THANK YOU VERY MUCH i just dont know about painting sub assembles and then glueing together if i mess up the paint any tips on how to touch it up ???


----------



## otto (Jan 1, 1970)

Ahhh, very carefully!


----------



## dklange (Apr 25, 2009)

I built the arms and legs and then cleaned up the seams on all the parts. Then I sprayed the red and clear coated with semi-gloss to give a smoother surface for the drawing of the web pattern. I used a Rapidograph Technical pen #00 to Draw the web details and when dry sprayed another coat if clear. Then I masked off the red and sprayed the blue.
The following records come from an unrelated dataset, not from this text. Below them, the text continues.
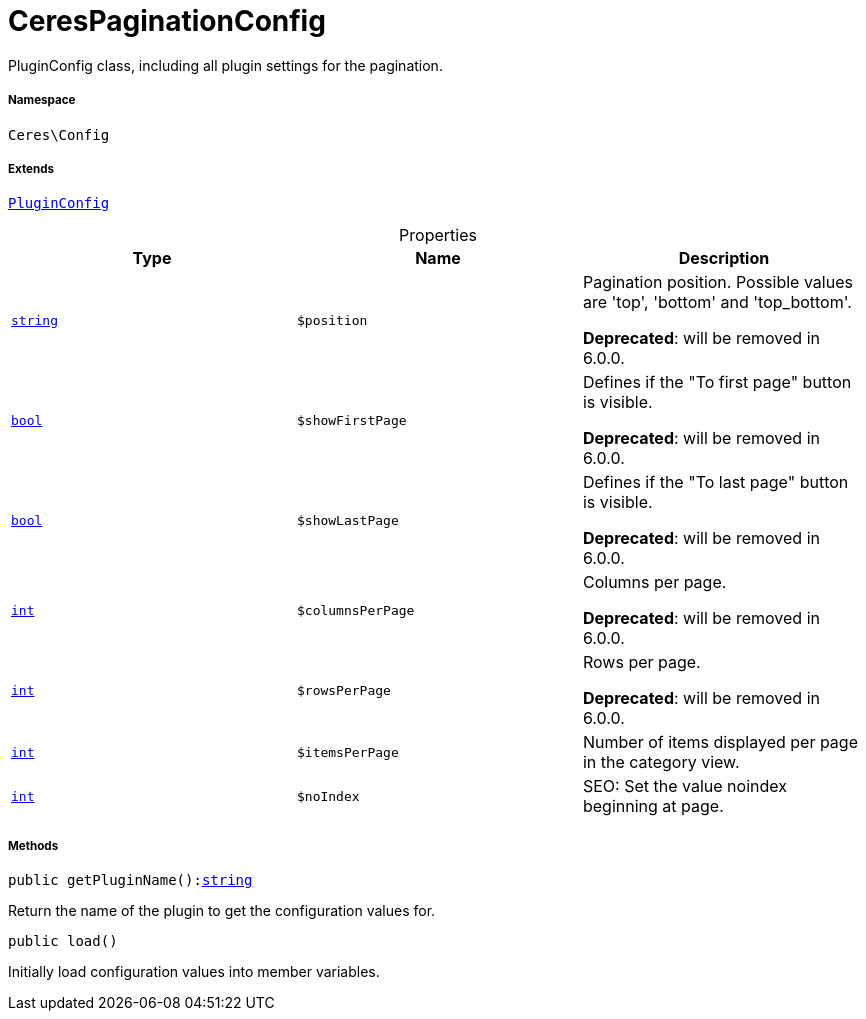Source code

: :table-caption!:
:example-caption!:
:source-highlighter: prettify
:sectids!:
[[ceres__cerespaginationconfig]]
= CeresPaginationConfig

PluginConfig class, including all plugin settings for the pagination.



===== Namespace

`Ceres\Config`

===== Extends
xref:stable7@interface::Webshop.adoc#webshop_helpers_pluginconfig[`PluginConfig`]




.Properties
|===
|Type |Name |Description

|link:http://php.net/string[`string`^]
a|`$position`
|Pagination position. Possible values are 'top', 'bottom' and 'top_bottom'.

    
*Deprecated*: will be removed in 6.0.0.|link:http://php.net/bool[`bool`^]
a|`$showFirstPage`
|Defines if the "To first page" button is visible.

    
*Deprecated*: will be removed in 6.0.0.|link:http://php.net/bool[`bool`^]
a|`$showLastPage`
|Defines if the "To last page" button is visible.

    
*Deprecated*: will be removed in 6.0.0.|link:http://php.net/int[`int`^]
a|`$columnsPerPage`
|Columns per page.

    
*Deprecated*: will be removed in 6.0.0.|link:http://php.net/int[`int`^]
a|`$rowsPerPage`
|Rows per page.

    
*Deprecated*: will be removed in 6.0.0.|link:http://php.net/int[`int`^]
a|`$itemsPerPage`
|Number of items displayed per page in the category view.|link:http://php.net/int[`int`^]
a|`$noIndex`
|SEO: Set the value noindex beginning at page.
|===


===== Methods

[source%nowrap, php, subs=+macros]
[#getpluginname]
----

public getPluginName():link:http://php.net/string[string^]

----





Return the name of the plugin to get the configuration values for.

[source%nowrap, php, subs=+macros]
[#load]
----

public load()

----





Initially load configuration values into member variables.


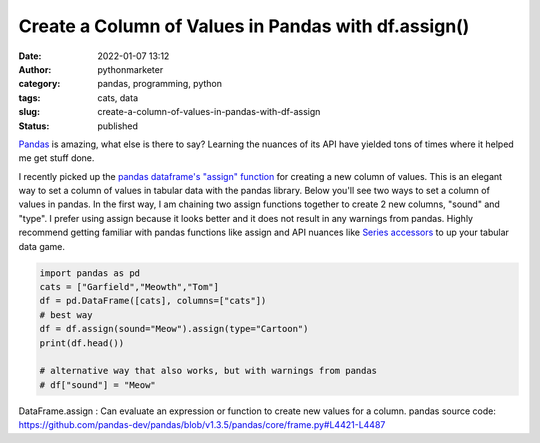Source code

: Create a Column of Values in Pandas with df.assign()
####################################################
:date: 2022-01-07 13:12
:author: pythonmarketer
:category: pandas, programming, python
:tags: cats, data
:slug: create-a-column-of-values-in-pandas-with-df-assign
:status: published

`Pandas <https://pandas.pydata.org/docs/>`__ is amazing, what else is there to say? Learning the nuances of its API have yielded tons of times where it helped me get stuff done.

I recently picked up the `pandas dataframe's "assign" function <https://pandas.pydata.org/docs/reference/api/pandas.DataFrame.assign.html>`__ for creating a new column of values. This is an elegant way to set a column of values in tabular data with the pandas library. Below you'll see two ways to set a column of values in pandas. In the first way, I am chaining two assign functions together to create 2 new columns, "sound" and "type". I prefer using assign because it looks better and it does not result in any warnings from pandas. Highly recommend getting familiar with pandas functions like assign and API nuances like `Series accessors <https://pandas.pydata.org/docs/reference/series.html?highlight=str%20accessors#accessors>`__ to up your tabular data game.

.. code-block:: python

   import pandas as pd
   cats = ["Garfield","Meowth","Tom"]
   df = pd.DataFrame([cats], columns=["cats"])
   # best way
   df = df.assign(sound="Meow").assign(type="Cartoon")
   print(df.head())

   # alternative way that also works, but with warnings from pandas
   # df["sound"] = "Meow"


DataFrame.assign : Can evaluate an expression or function to create new values for a column.
pandas source code: https://github.com/pandas-dev/pandas/blob/v1.3.5/pandas/core/frame.py#L4421-L4487
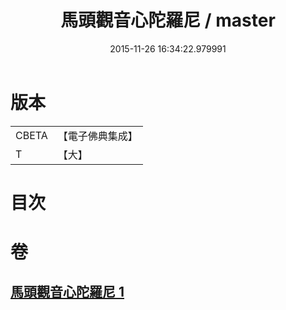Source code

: #+TITLE: 馬頭觀音心陀羅尼 / master
#+DATE: 2015-11-26 16:34:22.979991
* 版本
 |     CBETA|【電子佛典集成】|
 |         T|【大】     |

* 目次
* 卷
** [[file:KR6j0279_001.txt][馬頭觀音心陀羅尼 1]]
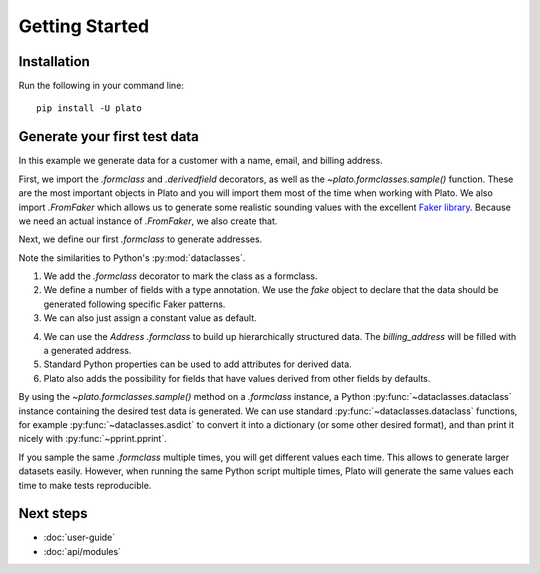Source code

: Getting Started
===============

Installation
------------

Run the following in your command line::

    pip install -U plato
    

Generate your first test data
-----------------------------

In this example we generate data for a customer
with a name, email, and billing address.

First,
we import the `.formclass` and `.derivedfield` decorators,
as well as the `~plato.formclasses.sample()` function.
These are the most important objects in Plato
and you will import them most of the time
when working with Plato.
We also import `.FromFaker`
which allows us to generate some realistic sounding values
with the excellent `Faker library <https://faker.readthedocs.io/en/master/>`_.
Because we need an actual instance of `.FromFaker`,
we also create that.

.. testcode::

    from plato import formclass, derivedfield, sample
    from plato.providers.faker import FromFaker
    
    fake = FromFaker()

Next, we define our first `.formclass`
to generate addresses.

.. testcode::

    @formclass  # (1)
    class Address:
        street: str = fake.street_address()  # (2)
        postal_code: str = fake.postcode()
        city: str = fake.city()
        country: str = "USA"  # (3)
        
Note the similarities to Python's :py:mod:`dataclasses`.
    
1. We add the `.formclass` decorator to mark the class as a formclass.
2. We define a number of fields with a type annotation.
   We use the *fake* object to declare that the data should be generated
   following specific Faker patterns.
3. We can also just assign a constant value as default.
    
.. testcode::

    @formclass
    class Customer:
        first_name: str = fake.first_name()
        last_name: str = fake.last_name()
        billing_address: Address = Address()  # (4)
    
        @property  # (5)
        def fullname(self) -> str:
            return f"{self.first_name} {self.last_name}"
    
        @derivedfield  # (6)
        def email(self) -> str:
            return f"{self.first_name}.{self.last_name}@example.com"
            
4. We can use the *Address* `.formclass`
   to build up hierarchically structured data.
   The *billing_address* will be filled with a generated address.
5. Standard Python properties can be used to add attributes for derived data.
6. Plato also adds the possibility for fields that have values derived from
   other fields by defaults.
   
By using the `~plato.formclasses.sample()` method
on a `.formclass` instance,
a Python :py:func:`~dataclasses.dataclass` instance
containing the desired test data is generated.
We can use standard :py:func:`~dataclasses.dataclass` functions,
for example :py:func:`~dataclasses.asdict` to convert it into a dictionary
(or some other desired format),
and than print it nicely with :py:func:`~pprint.pprint`.

.. testcode::

    from dataclasses import asdict
    from pprint import pprint

    pprint(asdict(sample(Customer())))

.. testoutput::

    {'billing_address': {'city': 'North Reginaburgh',
                         'country': 'USA',
                         'postal_code': '03314',
                         'street': '310 Edwin Shore Suite 986'},
     'email': 'Denise.Wright@example.com',
     'first_name': 'Denise',
     'last_name': 'Wright'} 
     
If you sample the same `.formclass` multiple times,
you will get different values each time.
This allows to generate larger datasets easily.
However,
when running the same Python script multiple times,
Plato will generate the same values each time
to make tests reproducible.

Next steps
----------

* :doc:`user-guide`
* :doc:`api/modules`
Once dry, I glued the arms first and then the legs to the body front. Tape or rubberband the back half to the front to be certain the placement is correct while it dries. Once that is completely set, I glued the back to the front assembly and use blue masking tape to get all the seams to fit. Once that is completely set I sanded the seams lightly and filled any voids, sanded again and then air-brushed the blue and red to clean up the seams. Last I glued on the head front and cleaned all the seams and then went back and re-drew the web pattern. Sounds like a lot of messing around but it pays off in the end. I'll post photos of my Spiderman as soon as I can get it photographed. Hope this is helpful.

- Denis


----------



## djnick66 (May 2, 2008)

I just use Gunze Panel Line pens for things like the web... Gunze makes very very fine tipped marking pens for outlinging panels on model kits. They come in black, brown and dark grey. I haven't bought them lately but they have several styles and formulas. Some are what they call "wipable" so you can run them down the panel and then wipe the outside of the model to clean off any excess. They use them a lot on Gundam kits....


----------



## LGFugate (Sep 11, 2000)

I used a standard fine-tip "Sharpie" pen on my PL Spidey and the Thing kit from that other manufacturer whose name escapes me...

Larry


----------



## roadflea (Jul 14, 2009)

THANK YOU ALL very helpful i will post pics when i get him done THANKS AGAIN


----------